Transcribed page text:
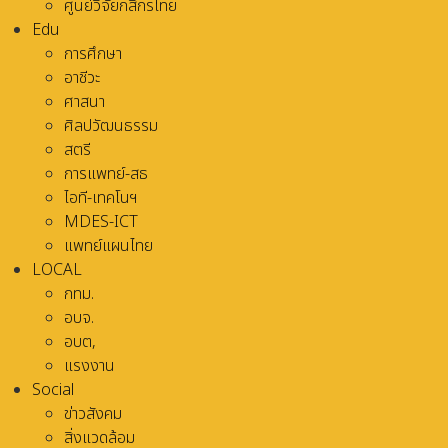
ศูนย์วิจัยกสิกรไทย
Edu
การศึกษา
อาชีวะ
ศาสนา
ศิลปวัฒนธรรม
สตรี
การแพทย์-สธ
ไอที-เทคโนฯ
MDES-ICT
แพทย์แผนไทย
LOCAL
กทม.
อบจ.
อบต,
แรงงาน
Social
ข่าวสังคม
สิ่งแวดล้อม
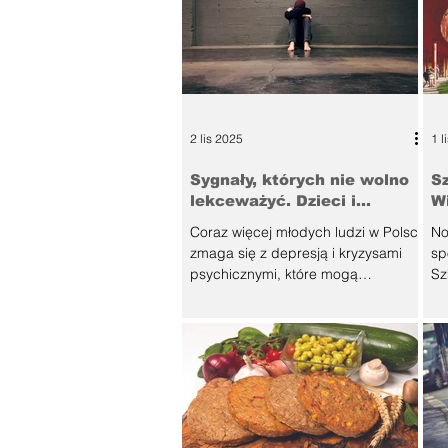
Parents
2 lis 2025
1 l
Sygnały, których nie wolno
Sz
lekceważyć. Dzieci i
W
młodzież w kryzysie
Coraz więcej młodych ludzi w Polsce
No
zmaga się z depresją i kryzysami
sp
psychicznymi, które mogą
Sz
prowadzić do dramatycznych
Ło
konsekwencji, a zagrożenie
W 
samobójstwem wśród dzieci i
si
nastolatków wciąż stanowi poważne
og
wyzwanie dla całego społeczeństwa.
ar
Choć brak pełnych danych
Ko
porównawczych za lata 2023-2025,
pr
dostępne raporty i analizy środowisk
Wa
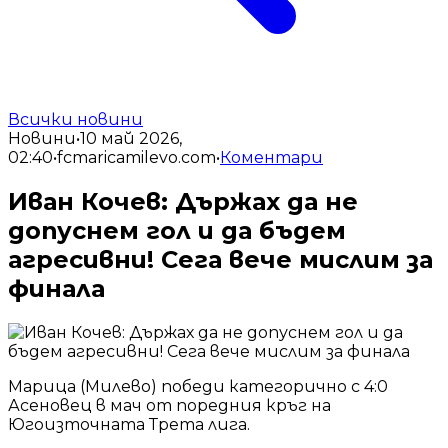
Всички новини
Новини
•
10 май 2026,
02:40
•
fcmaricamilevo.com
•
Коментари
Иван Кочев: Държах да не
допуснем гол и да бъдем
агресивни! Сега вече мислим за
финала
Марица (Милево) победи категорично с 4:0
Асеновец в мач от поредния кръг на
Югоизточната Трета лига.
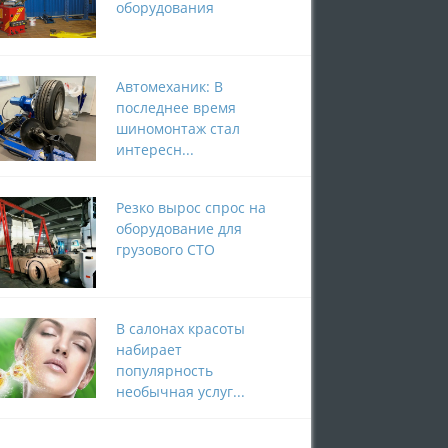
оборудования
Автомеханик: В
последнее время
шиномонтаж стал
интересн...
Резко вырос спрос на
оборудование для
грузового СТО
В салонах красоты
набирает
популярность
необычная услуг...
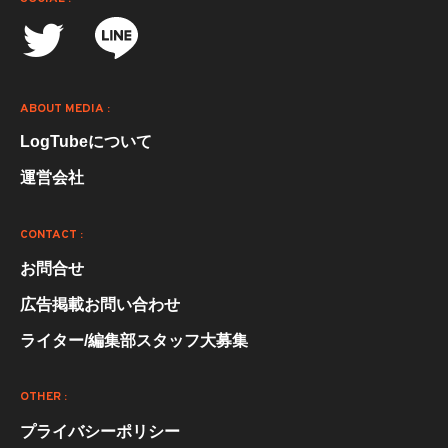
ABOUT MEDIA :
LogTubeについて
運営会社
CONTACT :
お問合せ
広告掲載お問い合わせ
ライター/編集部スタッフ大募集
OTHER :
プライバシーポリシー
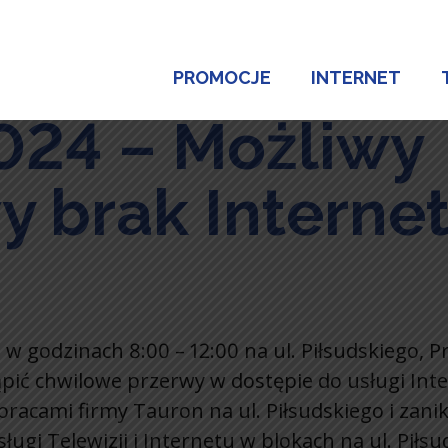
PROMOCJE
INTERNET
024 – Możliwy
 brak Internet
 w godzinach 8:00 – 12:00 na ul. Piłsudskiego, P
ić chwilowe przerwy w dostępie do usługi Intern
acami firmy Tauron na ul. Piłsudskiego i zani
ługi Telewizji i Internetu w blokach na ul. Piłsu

---

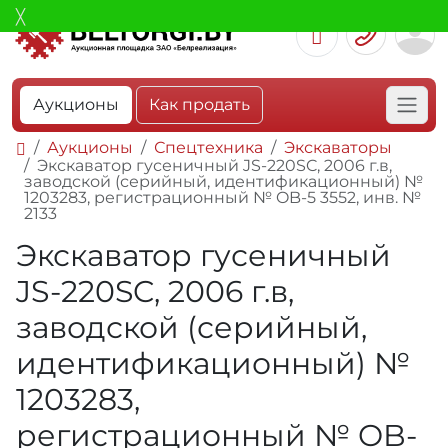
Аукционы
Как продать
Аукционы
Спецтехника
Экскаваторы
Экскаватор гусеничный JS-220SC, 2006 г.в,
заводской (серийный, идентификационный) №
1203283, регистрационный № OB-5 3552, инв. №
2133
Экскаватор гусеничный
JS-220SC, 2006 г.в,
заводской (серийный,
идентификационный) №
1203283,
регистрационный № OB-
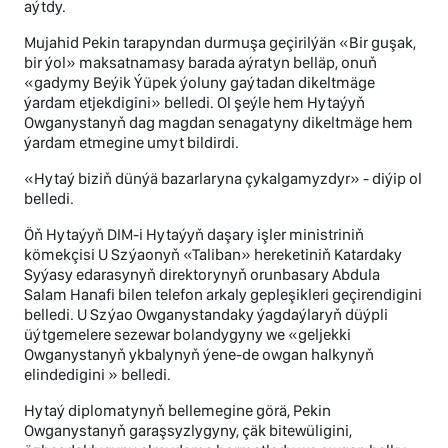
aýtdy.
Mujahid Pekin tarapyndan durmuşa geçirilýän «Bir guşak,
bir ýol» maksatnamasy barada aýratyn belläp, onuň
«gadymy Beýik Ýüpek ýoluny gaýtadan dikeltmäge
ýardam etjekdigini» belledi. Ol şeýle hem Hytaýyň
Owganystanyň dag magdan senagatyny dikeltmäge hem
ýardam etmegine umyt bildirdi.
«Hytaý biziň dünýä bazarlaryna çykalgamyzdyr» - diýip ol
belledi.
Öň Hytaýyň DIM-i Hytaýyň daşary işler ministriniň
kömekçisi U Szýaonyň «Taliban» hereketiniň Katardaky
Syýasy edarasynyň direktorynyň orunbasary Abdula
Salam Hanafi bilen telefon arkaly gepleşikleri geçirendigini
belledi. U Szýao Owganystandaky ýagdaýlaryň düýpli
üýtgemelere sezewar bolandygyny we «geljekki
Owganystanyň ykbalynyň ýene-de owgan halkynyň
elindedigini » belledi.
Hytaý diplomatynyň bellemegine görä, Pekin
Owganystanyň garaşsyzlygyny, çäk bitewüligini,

...

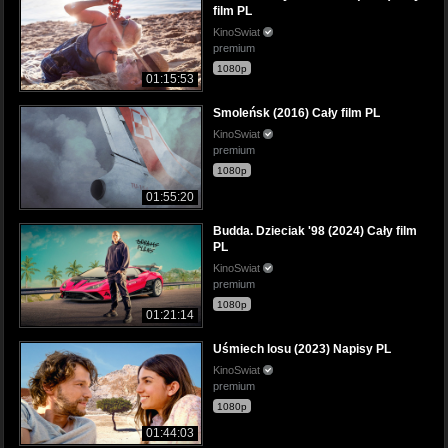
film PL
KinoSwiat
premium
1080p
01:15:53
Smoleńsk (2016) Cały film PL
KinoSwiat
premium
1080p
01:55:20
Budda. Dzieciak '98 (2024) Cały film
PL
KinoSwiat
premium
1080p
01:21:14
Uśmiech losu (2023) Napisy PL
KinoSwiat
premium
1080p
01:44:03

Assignment: How many lines of the material above contain the string "dikeltmäge"? Tally them with case counting, and reply with the number alone.

Solution for this problem: 2